Was wird aus den »glücklichen Arbeitslosen«?

Angriff auf die Müßiggangster

Peter Hartz soll ein Mann mit einem »Hang zur Revolution« sein. Schreibt die Financial Times Deutschland. Schließlich hat er beim VW-Konzern eine Arbeitszeitverkürzung ohne Lohnausgleich durchgesetzt. Eine »Revolution«, wie sie das Kapital liebt.

Jetzt hat die nach dem Revolutionär Hartz benannte Expertenkommission »radikale Reformvorschläge« für den Arbeitsmarkt parat. Die Zahl der Erwerbslosen soll sich bis 2005 halbieren - von vier auf zwei Millionen. »Gelänge es zudem, die durchschnittliche Arbeitslosendauer von derzeit 33 auf 22 Wochen zu senken, könnten die Ausgaben für Arbeitslosengeld von heute 40 Milliarden auf 13,2 Milliarden Euro gesenkt werden, heißt es in einem Eckpunktepapier, das der Financial Times Deutschland vorliegt.« Welcher Finanzminister kriegt da nicht feuchte Augen?

Geplant wird ein Frontalangriff auf die Erwerbslosen. »Morgens, mittags, abends frei - arbeitslos und Spaß dabei« - hat sich das erledigt? Ist der Müßiggangster ein Auslaufmodell? Was wird aus dem »glücklichen Arbeitslosen«, der sich seit den siebziger Jahren das Recht auf Faulheit mit Ämterkohle erstritten hat?

In den achtziger Jahren hat die radikale Bewegung - zugegeben: etwas voluntaristisch - noch die große Verweigerung propagiert. »Sie wollen nur unser Bestes, aber das kriegen sie nicht«, hieß es da. Klar, das wussten alle: Wenn Arbeit klasse wäre, würden die Reichen sie für sich behalten. Mit der Arbeit reproduziert jede und jeder gezwungenermaßen die Verhältnisse, die einem das Leben sauer machen.
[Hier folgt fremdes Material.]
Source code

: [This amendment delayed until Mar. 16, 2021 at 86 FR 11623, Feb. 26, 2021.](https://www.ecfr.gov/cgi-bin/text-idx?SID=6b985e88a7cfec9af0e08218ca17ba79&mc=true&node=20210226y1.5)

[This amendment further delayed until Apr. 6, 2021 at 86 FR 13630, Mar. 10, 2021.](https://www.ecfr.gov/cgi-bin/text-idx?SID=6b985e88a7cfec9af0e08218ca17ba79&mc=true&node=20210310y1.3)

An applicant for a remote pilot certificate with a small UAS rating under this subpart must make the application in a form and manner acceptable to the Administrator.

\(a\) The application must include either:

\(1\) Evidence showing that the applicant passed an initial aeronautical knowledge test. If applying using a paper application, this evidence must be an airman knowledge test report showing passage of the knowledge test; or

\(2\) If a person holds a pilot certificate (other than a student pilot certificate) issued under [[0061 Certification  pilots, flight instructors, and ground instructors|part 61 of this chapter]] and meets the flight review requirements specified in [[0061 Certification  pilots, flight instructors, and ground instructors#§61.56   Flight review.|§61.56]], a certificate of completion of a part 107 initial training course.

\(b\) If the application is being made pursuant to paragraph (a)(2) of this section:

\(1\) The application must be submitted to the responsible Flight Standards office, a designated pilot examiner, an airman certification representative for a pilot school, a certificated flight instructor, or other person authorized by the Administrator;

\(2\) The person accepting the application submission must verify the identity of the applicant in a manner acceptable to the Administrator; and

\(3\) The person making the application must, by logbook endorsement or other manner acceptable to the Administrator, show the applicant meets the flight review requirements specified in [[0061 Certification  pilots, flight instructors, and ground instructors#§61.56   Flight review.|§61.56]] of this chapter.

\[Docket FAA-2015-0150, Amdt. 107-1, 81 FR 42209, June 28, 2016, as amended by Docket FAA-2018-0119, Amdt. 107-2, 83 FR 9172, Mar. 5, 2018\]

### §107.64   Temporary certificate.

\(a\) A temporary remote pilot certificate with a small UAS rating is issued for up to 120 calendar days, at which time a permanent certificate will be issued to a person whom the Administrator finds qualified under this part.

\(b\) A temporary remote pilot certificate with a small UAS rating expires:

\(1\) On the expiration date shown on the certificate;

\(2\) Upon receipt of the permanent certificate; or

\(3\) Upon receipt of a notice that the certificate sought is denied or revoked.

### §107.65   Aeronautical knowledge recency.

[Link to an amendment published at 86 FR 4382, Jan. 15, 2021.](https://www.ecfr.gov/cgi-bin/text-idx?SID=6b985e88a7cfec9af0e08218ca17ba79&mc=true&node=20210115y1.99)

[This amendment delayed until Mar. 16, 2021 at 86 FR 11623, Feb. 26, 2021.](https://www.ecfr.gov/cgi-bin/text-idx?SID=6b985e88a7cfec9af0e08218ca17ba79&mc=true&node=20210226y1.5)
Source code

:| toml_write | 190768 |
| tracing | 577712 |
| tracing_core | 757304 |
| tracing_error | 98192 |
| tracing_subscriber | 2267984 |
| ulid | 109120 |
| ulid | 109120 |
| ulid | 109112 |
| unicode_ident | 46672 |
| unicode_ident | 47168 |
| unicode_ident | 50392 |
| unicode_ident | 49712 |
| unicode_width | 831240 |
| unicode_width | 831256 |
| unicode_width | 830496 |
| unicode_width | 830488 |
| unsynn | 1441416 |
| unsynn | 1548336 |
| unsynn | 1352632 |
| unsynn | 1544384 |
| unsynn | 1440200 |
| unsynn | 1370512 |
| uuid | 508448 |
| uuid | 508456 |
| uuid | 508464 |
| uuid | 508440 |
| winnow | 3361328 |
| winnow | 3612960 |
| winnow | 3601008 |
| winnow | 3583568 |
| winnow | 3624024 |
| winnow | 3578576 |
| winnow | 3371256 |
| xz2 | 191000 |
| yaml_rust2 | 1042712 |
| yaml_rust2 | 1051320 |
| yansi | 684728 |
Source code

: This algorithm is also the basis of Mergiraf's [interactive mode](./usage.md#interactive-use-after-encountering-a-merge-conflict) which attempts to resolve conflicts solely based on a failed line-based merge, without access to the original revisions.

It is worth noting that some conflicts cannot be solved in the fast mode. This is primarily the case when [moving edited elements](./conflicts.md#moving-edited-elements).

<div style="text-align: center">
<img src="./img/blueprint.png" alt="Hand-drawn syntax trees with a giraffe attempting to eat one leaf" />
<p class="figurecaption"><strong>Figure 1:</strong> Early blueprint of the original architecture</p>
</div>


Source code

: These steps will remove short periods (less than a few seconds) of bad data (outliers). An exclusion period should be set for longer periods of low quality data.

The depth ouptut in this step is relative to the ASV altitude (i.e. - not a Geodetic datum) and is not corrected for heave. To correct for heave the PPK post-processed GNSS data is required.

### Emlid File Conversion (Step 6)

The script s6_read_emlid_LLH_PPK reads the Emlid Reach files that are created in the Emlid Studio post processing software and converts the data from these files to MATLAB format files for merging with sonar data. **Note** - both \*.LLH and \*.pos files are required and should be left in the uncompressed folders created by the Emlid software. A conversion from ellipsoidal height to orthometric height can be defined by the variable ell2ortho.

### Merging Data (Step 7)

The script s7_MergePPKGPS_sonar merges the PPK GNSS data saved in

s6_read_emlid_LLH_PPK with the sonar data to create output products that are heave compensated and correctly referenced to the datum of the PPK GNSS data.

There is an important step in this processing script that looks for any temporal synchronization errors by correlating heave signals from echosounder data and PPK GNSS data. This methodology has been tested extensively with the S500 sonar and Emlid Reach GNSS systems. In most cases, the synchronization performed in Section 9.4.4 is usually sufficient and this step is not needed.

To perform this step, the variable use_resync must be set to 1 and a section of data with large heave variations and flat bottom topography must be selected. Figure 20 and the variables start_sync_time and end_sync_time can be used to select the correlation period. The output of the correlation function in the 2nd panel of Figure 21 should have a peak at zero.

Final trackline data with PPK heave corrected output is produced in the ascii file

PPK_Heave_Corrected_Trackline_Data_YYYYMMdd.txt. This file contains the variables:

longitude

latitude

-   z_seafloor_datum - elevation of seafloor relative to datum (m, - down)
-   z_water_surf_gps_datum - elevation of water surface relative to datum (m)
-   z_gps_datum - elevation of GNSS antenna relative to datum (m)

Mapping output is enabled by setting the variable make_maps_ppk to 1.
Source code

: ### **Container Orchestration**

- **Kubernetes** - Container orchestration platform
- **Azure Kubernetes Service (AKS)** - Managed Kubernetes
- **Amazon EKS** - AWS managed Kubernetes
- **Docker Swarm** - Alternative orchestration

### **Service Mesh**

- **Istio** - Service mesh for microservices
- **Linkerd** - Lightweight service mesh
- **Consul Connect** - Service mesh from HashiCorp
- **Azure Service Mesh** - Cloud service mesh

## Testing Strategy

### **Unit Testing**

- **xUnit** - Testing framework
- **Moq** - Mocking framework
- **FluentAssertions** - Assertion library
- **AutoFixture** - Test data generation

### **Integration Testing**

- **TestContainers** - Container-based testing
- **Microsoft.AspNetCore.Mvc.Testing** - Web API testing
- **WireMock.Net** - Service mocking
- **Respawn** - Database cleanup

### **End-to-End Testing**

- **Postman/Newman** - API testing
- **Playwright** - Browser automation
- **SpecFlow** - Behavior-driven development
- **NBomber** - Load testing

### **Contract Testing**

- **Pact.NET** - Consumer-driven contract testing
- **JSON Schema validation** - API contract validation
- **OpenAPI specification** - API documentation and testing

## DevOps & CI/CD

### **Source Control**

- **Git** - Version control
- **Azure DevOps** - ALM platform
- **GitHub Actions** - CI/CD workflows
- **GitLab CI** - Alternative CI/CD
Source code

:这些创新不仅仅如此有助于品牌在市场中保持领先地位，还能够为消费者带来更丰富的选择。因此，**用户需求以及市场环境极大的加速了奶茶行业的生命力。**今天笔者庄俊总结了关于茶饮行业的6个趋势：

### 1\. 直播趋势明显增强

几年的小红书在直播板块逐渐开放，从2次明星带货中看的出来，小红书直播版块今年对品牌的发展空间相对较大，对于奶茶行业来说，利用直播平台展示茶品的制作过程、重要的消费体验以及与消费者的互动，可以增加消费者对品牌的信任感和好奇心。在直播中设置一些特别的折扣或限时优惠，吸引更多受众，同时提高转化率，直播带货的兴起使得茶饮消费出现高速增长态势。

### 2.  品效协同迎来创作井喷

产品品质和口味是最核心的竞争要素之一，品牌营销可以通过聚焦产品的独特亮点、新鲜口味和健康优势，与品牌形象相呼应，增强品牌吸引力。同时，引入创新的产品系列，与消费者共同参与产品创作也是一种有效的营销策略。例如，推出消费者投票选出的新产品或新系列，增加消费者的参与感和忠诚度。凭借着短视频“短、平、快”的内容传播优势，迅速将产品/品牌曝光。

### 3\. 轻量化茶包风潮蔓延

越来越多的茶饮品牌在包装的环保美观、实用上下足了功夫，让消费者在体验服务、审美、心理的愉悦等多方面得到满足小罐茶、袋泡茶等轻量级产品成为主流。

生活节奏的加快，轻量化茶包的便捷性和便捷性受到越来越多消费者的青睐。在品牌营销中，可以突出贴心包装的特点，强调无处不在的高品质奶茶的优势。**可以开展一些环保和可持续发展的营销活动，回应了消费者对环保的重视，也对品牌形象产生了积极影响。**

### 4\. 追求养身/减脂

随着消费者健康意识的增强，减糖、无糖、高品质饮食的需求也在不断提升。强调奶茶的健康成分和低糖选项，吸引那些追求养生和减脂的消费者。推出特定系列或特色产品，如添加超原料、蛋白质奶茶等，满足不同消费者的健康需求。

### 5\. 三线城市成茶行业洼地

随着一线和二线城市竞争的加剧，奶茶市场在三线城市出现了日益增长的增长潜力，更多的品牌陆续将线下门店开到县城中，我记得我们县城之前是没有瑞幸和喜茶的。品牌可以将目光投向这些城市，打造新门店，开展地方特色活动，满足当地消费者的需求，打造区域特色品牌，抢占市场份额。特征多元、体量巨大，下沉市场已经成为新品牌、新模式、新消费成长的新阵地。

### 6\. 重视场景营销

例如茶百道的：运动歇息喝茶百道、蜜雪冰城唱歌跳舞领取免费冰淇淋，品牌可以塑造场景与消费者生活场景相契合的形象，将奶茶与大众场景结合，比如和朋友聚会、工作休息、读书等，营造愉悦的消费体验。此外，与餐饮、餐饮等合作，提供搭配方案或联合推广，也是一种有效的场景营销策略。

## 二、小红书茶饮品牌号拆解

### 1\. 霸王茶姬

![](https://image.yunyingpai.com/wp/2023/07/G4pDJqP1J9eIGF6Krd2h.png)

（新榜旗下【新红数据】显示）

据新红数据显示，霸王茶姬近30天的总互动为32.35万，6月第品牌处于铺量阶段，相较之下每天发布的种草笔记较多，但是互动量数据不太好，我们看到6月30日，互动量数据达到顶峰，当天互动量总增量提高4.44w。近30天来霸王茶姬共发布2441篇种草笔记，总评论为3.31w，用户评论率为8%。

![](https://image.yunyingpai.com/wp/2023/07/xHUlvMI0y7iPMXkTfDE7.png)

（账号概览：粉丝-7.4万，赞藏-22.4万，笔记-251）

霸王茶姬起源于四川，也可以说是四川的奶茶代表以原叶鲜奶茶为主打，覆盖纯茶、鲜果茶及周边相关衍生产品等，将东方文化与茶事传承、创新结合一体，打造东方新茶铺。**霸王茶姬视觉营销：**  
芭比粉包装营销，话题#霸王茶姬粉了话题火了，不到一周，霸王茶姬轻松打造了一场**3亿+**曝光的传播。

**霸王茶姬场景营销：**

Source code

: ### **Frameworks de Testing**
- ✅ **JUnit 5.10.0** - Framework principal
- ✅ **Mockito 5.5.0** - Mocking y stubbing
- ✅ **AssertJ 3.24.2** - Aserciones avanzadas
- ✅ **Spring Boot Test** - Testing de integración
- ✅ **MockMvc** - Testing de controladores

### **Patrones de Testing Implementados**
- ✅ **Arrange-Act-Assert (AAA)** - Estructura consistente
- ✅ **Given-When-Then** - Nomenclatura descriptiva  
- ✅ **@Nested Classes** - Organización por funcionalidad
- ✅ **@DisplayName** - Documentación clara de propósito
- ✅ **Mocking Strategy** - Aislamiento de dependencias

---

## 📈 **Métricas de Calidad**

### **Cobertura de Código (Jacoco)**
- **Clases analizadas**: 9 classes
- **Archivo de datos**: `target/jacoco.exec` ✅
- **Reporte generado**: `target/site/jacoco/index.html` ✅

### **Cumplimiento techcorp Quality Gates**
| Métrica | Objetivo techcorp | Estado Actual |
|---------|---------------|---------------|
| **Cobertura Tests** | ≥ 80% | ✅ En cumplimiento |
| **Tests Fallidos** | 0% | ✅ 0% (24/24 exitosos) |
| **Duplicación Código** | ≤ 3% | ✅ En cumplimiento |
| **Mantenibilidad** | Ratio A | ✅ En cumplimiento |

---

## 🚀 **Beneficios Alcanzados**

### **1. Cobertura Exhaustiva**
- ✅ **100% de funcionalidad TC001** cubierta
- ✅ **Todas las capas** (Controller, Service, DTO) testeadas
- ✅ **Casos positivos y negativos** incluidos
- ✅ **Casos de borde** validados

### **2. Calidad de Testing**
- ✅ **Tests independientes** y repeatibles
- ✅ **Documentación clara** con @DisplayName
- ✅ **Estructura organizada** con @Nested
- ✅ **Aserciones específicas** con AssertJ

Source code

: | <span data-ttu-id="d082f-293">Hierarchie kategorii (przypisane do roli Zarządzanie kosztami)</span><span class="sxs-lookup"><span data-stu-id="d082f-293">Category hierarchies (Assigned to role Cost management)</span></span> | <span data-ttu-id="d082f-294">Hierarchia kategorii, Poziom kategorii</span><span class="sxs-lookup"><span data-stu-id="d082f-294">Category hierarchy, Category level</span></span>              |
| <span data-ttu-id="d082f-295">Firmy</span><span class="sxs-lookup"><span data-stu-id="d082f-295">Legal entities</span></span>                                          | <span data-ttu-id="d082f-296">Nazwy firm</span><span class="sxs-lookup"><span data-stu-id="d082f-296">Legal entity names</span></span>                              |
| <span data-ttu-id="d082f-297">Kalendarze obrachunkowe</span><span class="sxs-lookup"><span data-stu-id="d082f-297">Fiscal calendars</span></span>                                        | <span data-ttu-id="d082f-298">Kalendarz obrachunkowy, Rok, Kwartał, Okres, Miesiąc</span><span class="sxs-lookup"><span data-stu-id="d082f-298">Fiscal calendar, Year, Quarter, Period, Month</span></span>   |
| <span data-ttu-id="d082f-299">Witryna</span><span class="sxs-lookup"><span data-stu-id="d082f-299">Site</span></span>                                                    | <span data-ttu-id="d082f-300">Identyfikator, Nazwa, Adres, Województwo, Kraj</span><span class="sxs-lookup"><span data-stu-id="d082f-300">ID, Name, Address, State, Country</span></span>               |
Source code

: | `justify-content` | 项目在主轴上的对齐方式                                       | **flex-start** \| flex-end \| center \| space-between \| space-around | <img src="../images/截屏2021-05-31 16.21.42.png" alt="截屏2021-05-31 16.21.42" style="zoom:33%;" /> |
Und sorgt nebenbei für Fortschritte der Rationalisierung, die noch mehr Arbeitslose produziert. Weshalb der Druck auf die Löhne steigt und man noch mehr rackern muss, um den Lebensunterhalt zu verdienen.

Aber die große Verweigerung hat sich in den neunziger Jahren in das große Mitmachen verkehrt - Hauptsache ein Job, der das Überleben möglich macht. Angesichts der miesen Bedingungen auf dem Arbeitsmarkt ist das kein großes Wunder. Und die Zahl der »Überflüssigen« wächst weiter. Was aber, wenn sich auch beim großen Mitmachen die Bedingungen andauernd verschlechtern? Wenn die Ämter die erste Zeit der Arbeitslosigkeit als Fegefeuer gestalten und den Rest als Hölle? Wird der »glückliche Arbeitslose« dann zum Selbstmordkandidaten, wird er Ausländer und Juden jagen? Oder wird er zum wütenden Widerständigen?

Unter den geltenden Bedingungen der Massenarbeitslosigkeit hat sich zumindest eine Neuerung herausgebildet: der wohl erste »Rat der Arbeitslosen« der Geschichte. Er konstituierte sich in Paris während der Bewegung der Erwerbslosen Ende 1997/Anfang 1998 als tägliche Versammlung in besetzten Räumen der Uni von Jussieu. »Während das Leben der Arbeitslosen vorsätzlich geplant wird, um von Isolierung, Langeweile, wirtschaftlichem Elend und dem permanenten Wettrennen um eine Beschäftigung, und sei es die härteste und schlechtest bezahlte, beherrscht zu werden, haben die Beteiligten an der Pariser Versammlung eine Kollektivität rund um ein festes Zentrum geschaffen«, schreibt Maurice Wolff in dem lesenswerten, kritischen Text »Çe qui ne fut pas«*. In ihren Aktionen hätten die Beteiligten »für ihren eigenen Gebrauch Güter (Nahrungsmittel, Alkohol) und Dienstleistungen (Transport) requiriert« und seien u.a. gegen Gerichtsvollzieher vorgegangen.

In Deutschland stehen einer solchen Entwicklung nicht zuletzt der weit verbreitete Staatsfetischismus und ein unbegründetes Vertrauen auf die Gewerkschaften im Weg. Wer aber soll den glücklichen Arbeitslosen retten, wenn nicht er selbst? Indem er für seine Selbstabschaffung als arbeitsloser Arbeiter eintritt und sich daran erinnert, dass »das Glück immer ein neuer Gedanke« ist.